Cocoa to replace cocktails in a ‘family-friendly’ night scene?

CROYDON COMMENTARY: Though he was not a regular at the night club, the closure of Tiger Tiger is a sad sign for the town centre, says LEWIS WHITE

tiger-tiger-logoIt’s a shame when a business closes and leaves a hole in the High Street. At least at Croydon’s Tiger Tiger, following yesterday’s announcement of its closure, we are told that their staff will be offered jobs at the chain’s other venues.

Maybe today’s club-going youth take advantage of an excellent train service and go clubbing “Up West” (as they say on EastEnders). Or maybe they, too, are tired of scenes of early morning vomit, police having to be called, and the £7 cocktails. Or maybe they prefer to be alone with a mobile phone in their (parents’) rooms, and chatting with virtual “friends”, avoiding the need for face-to-face shouted attempts at communication across a 100 decibel wall of noise.

Maybe a quiet club, with cocoa instead of cocktails, is what they really want–which opens at 6 and shuts at midnight. and has clean toilets, sockets to recharge phones and tablets at every table, ping-pong, and a video screen to keep in Skype contact with Mum and Dad. Somewhere safe and unchallenging.

Is cocoa rather than cocktails, or clubs with creches, what Tony Newman, Croydon’s council leader, had in mind when he spoke of “a more family-friendly” night-time economy? Newman has said that Tiger Tiger had become “something of a dated brand”.

Newman said, “It’s closure very much reflects changing times.” Is he foreseeing clubs with creches?

And yet: there’s never been any complaints of “lack of footfall” – meaning customers – when illegal raves have been staged in any of the many vacant office blocks around the town centre, offering something more than over-priced drinks and the latest chart music.

The old Grants area is blighted by the massive dead-zone over the road – also known as St George’s walk. Heh! Got it! How about zombie-themed raves in St George’s? That would pull the new youth in to dear old Croydon, and give a boost to the night-time economy of hot dog vans and kebab shops.

Thing of the past: according to Tony Newman, Croydon wants a more family friendly night-time economy. Clubs with creches, perhaps?

According to Tony Newman, Croydon wants a family-friendly night-time economy. Clubs with creches, perhaps?

Seriously, there must be a knock-on effect when a new shopping centre opens – just as the Whitgift Centre sounded the death knell for Grants in the 1960s. Then the Drummond Centre, latterly Centrale, added to the shopping over-capacity. So Whitgift suffered.

___

**EXERCISE A:** Copy the passage of the Croydon commentary from "Is cocoa rather" to "clubs with creches?" word for word.

___

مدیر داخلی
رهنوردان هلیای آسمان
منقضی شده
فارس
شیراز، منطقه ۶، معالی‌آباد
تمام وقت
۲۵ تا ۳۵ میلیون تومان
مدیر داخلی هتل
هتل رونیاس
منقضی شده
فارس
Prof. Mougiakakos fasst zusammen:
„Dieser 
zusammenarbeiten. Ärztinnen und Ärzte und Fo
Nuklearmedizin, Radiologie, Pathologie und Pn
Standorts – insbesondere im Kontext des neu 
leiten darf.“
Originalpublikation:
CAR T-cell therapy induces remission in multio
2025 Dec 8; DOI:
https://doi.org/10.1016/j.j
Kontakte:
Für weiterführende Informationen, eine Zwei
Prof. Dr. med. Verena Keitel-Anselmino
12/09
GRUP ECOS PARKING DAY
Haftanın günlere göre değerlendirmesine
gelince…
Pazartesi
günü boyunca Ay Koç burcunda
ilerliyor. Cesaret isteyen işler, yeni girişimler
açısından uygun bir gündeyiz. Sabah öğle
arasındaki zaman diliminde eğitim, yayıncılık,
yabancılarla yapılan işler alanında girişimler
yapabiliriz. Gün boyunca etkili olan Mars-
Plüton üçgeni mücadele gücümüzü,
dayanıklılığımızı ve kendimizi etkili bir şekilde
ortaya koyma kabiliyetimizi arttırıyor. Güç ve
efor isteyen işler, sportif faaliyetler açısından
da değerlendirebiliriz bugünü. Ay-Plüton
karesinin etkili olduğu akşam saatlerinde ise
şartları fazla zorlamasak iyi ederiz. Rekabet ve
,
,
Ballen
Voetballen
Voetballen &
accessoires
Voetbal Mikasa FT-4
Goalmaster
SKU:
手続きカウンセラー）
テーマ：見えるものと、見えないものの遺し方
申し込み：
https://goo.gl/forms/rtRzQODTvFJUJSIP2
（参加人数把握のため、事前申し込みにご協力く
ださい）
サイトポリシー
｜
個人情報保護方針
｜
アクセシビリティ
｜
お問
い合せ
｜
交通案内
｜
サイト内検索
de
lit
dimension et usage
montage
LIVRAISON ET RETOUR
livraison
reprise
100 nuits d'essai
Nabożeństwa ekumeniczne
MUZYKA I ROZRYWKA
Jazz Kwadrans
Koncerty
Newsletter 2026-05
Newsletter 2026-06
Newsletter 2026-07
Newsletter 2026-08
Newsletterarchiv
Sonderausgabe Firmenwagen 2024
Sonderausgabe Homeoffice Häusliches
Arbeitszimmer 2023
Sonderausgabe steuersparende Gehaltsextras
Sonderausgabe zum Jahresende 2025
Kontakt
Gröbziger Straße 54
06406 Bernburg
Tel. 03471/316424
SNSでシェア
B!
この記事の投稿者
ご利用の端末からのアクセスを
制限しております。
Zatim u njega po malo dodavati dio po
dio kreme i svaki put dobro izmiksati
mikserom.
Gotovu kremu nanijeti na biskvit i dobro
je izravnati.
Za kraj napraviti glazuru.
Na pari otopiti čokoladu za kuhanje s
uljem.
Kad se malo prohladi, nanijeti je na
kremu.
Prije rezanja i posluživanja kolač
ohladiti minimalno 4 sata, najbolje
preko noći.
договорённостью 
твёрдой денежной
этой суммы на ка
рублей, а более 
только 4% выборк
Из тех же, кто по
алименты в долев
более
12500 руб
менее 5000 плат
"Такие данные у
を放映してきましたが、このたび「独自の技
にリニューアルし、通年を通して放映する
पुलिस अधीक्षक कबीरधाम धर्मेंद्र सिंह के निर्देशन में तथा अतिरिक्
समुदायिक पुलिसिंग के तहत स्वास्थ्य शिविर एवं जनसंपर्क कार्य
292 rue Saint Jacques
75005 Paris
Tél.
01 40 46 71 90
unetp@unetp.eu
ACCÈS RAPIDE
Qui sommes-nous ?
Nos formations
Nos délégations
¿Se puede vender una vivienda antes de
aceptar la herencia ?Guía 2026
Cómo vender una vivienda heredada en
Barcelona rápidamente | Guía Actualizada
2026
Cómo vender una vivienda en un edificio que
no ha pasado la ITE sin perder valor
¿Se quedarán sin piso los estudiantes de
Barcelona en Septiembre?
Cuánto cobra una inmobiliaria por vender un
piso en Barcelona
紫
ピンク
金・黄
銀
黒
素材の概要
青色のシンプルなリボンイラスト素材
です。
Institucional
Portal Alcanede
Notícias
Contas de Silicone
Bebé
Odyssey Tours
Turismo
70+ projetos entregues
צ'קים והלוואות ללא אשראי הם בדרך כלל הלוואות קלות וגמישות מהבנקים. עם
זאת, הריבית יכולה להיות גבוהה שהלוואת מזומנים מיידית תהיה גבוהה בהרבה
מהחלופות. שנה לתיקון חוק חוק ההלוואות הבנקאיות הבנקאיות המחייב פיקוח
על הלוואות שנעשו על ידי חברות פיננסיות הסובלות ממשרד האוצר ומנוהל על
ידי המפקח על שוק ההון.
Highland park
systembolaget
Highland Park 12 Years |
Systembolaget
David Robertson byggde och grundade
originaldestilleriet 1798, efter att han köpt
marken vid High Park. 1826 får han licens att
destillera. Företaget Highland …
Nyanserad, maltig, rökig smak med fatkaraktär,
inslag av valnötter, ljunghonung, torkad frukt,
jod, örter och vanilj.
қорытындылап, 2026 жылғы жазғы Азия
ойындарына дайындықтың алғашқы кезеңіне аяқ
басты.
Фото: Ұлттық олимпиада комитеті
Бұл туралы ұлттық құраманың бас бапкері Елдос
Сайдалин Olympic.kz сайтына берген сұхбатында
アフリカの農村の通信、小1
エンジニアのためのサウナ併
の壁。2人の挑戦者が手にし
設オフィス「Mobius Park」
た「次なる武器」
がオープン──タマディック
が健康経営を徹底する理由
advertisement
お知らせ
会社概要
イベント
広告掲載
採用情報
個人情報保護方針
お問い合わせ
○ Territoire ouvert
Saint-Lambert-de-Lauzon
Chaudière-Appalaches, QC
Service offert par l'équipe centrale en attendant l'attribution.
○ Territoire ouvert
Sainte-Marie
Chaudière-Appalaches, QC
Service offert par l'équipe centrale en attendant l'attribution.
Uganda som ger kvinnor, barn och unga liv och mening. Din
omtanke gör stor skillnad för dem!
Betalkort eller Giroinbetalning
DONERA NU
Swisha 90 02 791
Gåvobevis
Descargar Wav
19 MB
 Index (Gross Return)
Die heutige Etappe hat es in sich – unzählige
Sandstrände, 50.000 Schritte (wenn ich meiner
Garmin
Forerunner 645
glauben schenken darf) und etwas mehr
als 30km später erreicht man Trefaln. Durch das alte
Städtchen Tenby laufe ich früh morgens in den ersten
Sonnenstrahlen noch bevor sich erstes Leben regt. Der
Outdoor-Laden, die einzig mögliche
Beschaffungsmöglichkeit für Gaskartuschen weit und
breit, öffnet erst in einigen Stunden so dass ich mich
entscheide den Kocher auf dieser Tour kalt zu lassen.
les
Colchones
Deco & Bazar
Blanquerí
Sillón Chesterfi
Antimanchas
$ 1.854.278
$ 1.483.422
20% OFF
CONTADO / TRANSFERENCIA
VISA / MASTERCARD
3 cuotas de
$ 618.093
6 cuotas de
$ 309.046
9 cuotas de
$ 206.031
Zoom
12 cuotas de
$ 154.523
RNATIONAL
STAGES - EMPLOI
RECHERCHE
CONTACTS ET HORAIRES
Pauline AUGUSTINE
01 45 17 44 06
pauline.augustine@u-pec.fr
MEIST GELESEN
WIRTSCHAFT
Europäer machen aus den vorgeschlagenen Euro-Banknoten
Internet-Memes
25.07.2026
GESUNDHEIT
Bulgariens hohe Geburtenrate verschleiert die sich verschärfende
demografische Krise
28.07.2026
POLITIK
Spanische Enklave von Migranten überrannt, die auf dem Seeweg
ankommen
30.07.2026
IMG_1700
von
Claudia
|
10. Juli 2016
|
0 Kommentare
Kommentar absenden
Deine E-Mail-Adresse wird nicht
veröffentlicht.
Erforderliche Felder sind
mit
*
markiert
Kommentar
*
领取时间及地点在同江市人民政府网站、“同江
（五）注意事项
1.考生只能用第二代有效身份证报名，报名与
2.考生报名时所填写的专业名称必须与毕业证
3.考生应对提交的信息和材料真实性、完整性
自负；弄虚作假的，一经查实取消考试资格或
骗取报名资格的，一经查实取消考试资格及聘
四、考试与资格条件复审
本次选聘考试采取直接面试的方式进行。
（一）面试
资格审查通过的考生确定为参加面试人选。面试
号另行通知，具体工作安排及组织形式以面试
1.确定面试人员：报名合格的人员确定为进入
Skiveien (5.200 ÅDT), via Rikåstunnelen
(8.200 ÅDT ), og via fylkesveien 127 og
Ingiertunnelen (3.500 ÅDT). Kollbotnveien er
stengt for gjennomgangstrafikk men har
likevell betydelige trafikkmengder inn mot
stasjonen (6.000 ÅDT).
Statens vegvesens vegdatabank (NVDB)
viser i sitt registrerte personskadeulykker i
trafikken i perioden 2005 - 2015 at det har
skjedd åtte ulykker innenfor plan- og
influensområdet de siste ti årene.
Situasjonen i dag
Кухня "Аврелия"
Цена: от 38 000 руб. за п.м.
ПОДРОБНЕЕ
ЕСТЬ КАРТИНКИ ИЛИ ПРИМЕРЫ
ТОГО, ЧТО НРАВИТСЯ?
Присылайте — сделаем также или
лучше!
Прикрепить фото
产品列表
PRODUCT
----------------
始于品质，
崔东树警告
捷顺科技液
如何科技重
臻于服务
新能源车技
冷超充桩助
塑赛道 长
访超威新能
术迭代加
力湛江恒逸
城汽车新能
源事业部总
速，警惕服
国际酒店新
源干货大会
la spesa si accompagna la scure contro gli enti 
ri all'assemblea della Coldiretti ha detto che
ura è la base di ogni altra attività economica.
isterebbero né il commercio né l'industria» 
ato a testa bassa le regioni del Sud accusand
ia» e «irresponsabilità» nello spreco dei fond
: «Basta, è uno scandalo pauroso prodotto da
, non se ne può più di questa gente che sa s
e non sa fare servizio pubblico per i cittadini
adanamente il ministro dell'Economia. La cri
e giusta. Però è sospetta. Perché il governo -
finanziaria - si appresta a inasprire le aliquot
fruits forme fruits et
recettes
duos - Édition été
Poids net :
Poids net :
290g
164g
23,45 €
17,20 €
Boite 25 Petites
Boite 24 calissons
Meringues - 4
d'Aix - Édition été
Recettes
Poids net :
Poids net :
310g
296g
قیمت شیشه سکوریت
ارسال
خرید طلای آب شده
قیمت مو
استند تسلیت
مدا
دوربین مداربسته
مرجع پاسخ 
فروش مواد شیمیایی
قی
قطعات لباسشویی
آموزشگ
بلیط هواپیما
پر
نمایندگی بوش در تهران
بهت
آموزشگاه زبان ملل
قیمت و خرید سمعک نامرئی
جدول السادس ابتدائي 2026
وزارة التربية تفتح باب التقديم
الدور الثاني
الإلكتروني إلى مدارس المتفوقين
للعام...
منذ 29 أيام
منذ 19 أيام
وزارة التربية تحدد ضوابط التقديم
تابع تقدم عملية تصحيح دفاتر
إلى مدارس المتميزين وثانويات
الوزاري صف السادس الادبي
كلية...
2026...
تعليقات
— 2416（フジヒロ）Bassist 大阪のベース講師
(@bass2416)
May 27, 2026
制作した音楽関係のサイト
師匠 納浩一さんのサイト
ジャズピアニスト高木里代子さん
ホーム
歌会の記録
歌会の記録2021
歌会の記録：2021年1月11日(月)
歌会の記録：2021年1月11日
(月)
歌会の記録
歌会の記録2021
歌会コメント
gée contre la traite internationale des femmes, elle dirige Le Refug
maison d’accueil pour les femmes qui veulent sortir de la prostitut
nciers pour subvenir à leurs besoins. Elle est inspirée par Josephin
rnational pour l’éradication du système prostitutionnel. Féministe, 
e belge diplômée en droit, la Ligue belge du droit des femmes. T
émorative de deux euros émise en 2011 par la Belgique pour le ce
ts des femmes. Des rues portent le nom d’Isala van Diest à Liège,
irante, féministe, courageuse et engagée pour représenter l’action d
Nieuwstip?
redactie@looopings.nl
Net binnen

___

**EXERCISE B:** Convert the records from their first line to the line with "arasındaki zaman diliminde" into a numbered list, both ends included and blank lines dropped. Give only those lines.

**TASK RESULT A:**
Is cocoa rather than cocktails, or clubs with creches, what Tony Newman, Croydon’s council leader, had in mind when he spoke of “a more family-friendly” night-time economy? Newman has said that Tiger Tiger had become “something of a dated brand”.

Newman said, “It’s closure very much reflects changing times.” Is he foreseeing clubs with creches?

**TASK RESULT B:**
1. مدیر داخلی
2. رهنوردان هلیای آسمان
3. منقضی شده
4. فارس
5. شیراز، منطقه ۶، معالی‌آباد
6. تمام وقت
7. ۲۵ تا ۳۵ میلیون تومان
8. مدیر داخلی هتل
9. هتل رونیاس
10. منقضی شده
11. فارس
12. Prof. Mougiakakos fasst zusammen:
13. „Dieser 
14. zusammenarbeiten. Ärztinnen und Ärzte und Fo
15. Nuklearmedizin, Radiologie, Pathologie und Pn
16. Standorts – insbesondere im Kontext des neu 
17. leiten darf.“
18. Originalpublikation:
19. CAR T-cell therapy induces remission in multio
20. 2025 Dec 8; DOI:
21. https://doi.org/10.1016/j.j
22. Kontakte:
23. Für weiterführende Informationen, eine Zwei
24. Prof. Dr. med. Verena Keitel-Anselmino
25. 12/09
26. GRUP ECOS PARKING DAY
27. Haftanın günlere göre değerlendirmesine
28. gelince…
29. Pazartesi
30. günü boyunca Ay Koç burcunda
31. ilerliyor. Cesaret isteyen işler, yeni girişimler
32. açısından uygun bir gündeyiz. Sabah öğle
33. arasındaki zaman diliminde eğitim, yayıncılık,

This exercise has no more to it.